Work item: Substitute "Scanning from left to right" for "Reading left to right" everywhere in the lines below and leave everything else unchanged.
*** Opening of Record extracts ***
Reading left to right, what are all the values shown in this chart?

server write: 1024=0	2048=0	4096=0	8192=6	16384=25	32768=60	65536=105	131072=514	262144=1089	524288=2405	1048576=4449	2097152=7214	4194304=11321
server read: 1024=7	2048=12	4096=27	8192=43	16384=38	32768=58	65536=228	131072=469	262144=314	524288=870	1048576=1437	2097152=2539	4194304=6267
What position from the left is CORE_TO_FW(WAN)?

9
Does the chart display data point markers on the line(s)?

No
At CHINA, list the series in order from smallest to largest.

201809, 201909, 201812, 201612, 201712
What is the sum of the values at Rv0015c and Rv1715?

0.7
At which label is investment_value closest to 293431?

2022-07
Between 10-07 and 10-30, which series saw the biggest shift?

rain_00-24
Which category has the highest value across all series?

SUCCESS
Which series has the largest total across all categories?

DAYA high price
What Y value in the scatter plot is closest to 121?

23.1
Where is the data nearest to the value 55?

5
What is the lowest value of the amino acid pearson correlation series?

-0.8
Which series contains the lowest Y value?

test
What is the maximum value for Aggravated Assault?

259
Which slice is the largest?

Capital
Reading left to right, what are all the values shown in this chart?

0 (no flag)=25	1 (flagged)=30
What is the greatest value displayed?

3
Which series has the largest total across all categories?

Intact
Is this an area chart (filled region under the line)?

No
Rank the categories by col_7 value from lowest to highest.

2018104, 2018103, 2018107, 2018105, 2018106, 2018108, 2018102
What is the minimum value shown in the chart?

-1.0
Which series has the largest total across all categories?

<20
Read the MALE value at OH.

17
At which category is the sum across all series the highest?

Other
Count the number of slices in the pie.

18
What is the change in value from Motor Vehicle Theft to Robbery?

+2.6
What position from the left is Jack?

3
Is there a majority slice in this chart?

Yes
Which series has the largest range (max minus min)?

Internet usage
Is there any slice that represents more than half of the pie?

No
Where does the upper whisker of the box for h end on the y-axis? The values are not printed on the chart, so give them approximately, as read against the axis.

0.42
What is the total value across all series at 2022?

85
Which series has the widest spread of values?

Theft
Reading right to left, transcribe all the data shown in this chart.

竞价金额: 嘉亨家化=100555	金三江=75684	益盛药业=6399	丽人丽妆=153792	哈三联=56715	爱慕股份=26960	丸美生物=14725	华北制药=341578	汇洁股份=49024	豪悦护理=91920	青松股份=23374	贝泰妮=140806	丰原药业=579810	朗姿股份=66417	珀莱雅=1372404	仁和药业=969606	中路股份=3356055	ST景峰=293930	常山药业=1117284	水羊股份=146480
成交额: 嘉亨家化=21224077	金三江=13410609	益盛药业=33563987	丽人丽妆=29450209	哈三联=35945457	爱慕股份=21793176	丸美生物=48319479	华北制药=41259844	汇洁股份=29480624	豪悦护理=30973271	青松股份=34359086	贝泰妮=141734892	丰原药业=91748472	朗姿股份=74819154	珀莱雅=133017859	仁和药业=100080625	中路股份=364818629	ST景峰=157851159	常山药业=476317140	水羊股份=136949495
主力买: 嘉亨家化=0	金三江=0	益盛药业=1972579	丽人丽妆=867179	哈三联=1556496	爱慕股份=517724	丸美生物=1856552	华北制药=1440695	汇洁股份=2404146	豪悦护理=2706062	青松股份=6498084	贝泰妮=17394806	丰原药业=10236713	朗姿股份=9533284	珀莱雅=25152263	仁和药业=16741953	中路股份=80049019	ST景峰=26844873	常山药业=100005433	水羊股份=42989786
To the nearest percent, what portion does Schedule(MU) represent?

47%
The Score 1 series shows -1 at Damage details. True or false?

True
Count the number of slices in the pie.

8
*** Close of Record extracts ***
Exercise response:
Scanning from left to right, what are all the values shown in this chart?

server write: 1024=0	2048=0	4096=0	8192=6	16384=25	32768=60	65536=105	131072=514	262144=1089	524288=2405	1048576=4449	2097152=7214	4194304=11321
server read: 1024=7	2048=12	4096=27	8192=43	16384=38	32768=58	65536=228	131072=469	262144=314	524288=870	1048576=1437	2097152=2539	4194304=6267
What position from the left is CORE_TO_FW(WAN)?

9
Does the chart display data point markers on the line(s)?

No
At CHINA, list the series in order from smallest to largest.

201809, 201909, 201812, 201612, 201712
What is the sum of the values at Rv0015c and Rv1715?

0.7
At which label is investment_value closest to 293431?

2022-07
Between 10-07 and 10-30, which series saw the biggest shift?

rain_00-24
Which category has the highest value across all series?

SUCCESS
Which series has the largest total across all categories?

DAYA high price
What Y value in the scatter plot is closest to 121?

23.1
Where is the data nearest to the value 55?

5
What is the lowest value of the amino acid pearson correlation series?

-0.8
Which series contains the lowest Y value?

test
What is the maximum value for Aggravated Assault?

259
Which slice is the largest?

Capital
Scanning from left to right, what are all the values shown in this chart?

0 (no flag)=25	1 (flagged)=30
What is the greatest value displayed?

3
Which series has the largest total across all categories?

Intact
Is this an area chart (filled region under the line)?

No
Rank the categories by col_7 value from lowest to highest.

2018104, 2018103, 2018107, 2018105, 2018106, 2018108, 2018102
What is the minimum value shown in the chart?

-1.0
Which series has the largest total across all categories?

<20
Read the MALE value at OH.

17
At which category is the sum across all series the highest?

Other
Count the number of slices in the pie.

18
What is the change in value from Motor Vehicle Theft to Robbery?

+2.6
What position from the left is Jack?

3
Is there a majority slice in this chart?

Yes
Which series has the largest range (max minus min)?

Internet usage
Is there any slice that represents more than half of the pie?

No
Where does the upper whisker of the box for h end on the y-axis? The values are not printed on the chart, so give them approximately, as read against the axis.

0.42
What is the total value across all series at 2022?

85
Which series has the widest spread of values?

Theft
Reading right to left, transcribe all the data shown in this chart.

竞价金额: 嘉亨家化=100555	金三江=75684	益盛药业=6399	丽人丽妆=153792	哈三联=56715	爱慕股份=26960	丸美生物=14725	华北制药=341578	汇洁股份=49024	豪悦护理=91920	青松股份=23374	贝泰妮=140806	丰原药业=579810	朗姿股份=66417	珀莱雅=1372404	仁和药业=969606	中路股份=3356055	ST景峰=293930	常山药业=1117284	水羊股份=146480
成交额: 嘉亨家化=21224077	金三江=13410609	益盛药业=33563987	丽人丽妆=29450209	哈三联=35945457	爱慕股份=21793176	丸美生物=48319479	华北制药=41259844	汇洁股份=29480624	豪悦护理=30973271	青松股份=34359086	贝泰妮=141734892	丰原药业=91748472	朗姿股份=74819154	珀莱雅=133017859	仁和药业=100080625	中路股份=364818629	ST景峰=157851159	常山药业=476317140	水羊股份=136949495
主力买: 嘉亨家化=0	金三江=0	益盛药业=1972579	丽人丽妆=867179	哈三联=1556496	爱慕股份=517724	丸美生物=1856552	华北制药=1440695	汇洁股份=2404146	豪悦护理=2706062	青松股份=6498084	贝泰妮=17394806	丰原药业=10236713	朗姿股份=9533284	珀莱雅=25152263	仁和药业=16741953	中路股份=80049019	ST景峰=26844873	常山药业=100005433	水羊股份=42989786
To the nearest percent, what portion does Schedule(MU) represent?

47%
The Score 1 series shows -1 at Damage details. True or false?

True
Count the number of slices in the pie.

8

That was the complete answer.